For multi-turn conversations, you can also control which assistant messages to include in training by adding a weight field to individual messages. This uses a binary format following the OpenAI fine-tuning specification.
{
  "messages": [
    {"role": "user", "content": "What's the capital of France?"},
    {"role": "assistant", "content": "Paris.", "weight": 1},
    {"role": "user", "content": "What about Germany?"},
    {"role": "assistant", "content": "Berlin.", "weight": 0}
  ]
}
Message-level weights only accept 0 or 1:
  • 1: Include this assistant message in training (default)
  • 0: Exclude this assistant message from training
Message-level weights are for filtering which turns to train on, not for adjusting training influence.

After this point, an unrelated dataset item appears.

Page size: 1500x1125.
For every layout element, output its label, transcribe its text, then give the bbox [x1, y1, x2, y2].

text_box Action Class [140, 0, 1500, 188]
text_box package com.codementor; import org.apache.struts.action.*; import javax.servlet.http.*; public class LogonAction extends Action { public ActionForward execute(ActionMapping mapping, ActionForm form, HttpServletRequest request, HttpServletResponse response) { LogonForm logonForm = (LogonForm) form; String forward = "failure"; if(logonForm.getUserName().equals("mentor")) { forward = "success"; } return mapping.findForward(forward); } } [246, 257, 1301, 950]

Use sample-level weights (at the root of the JSON object) for weighted importance.

Example dataset

Here’s a complete example of a weighted RFT dataset:
dataset.jsonl
{"messages": [{"role": "system", "content": "You are a math tutor."}, {"role": "user", "content": "What is 15 * 3?"}, {"role": "assistant", "content": "15 * 3 = 45"}], "weight": 1.0}
{"messages": [{"role": "system", "content": "You are a math tutor."}, {"role": "user", "content": "Solve: 2x + 5 = 15"}, {"role": "assistant", "content": "x = 5"}], "weight": 1.5}
{"messages": [{"role": "system", "content": "You are a math tutor."}, {"role": "user", "content": "Integrate x^2 dx"}, {"role": "assistant", "content": "(x^3)/3 + C"}], "weight": 2.0}
This dataset upweights more complex math problems, so the model focuses more on calculus than basic arithmetic.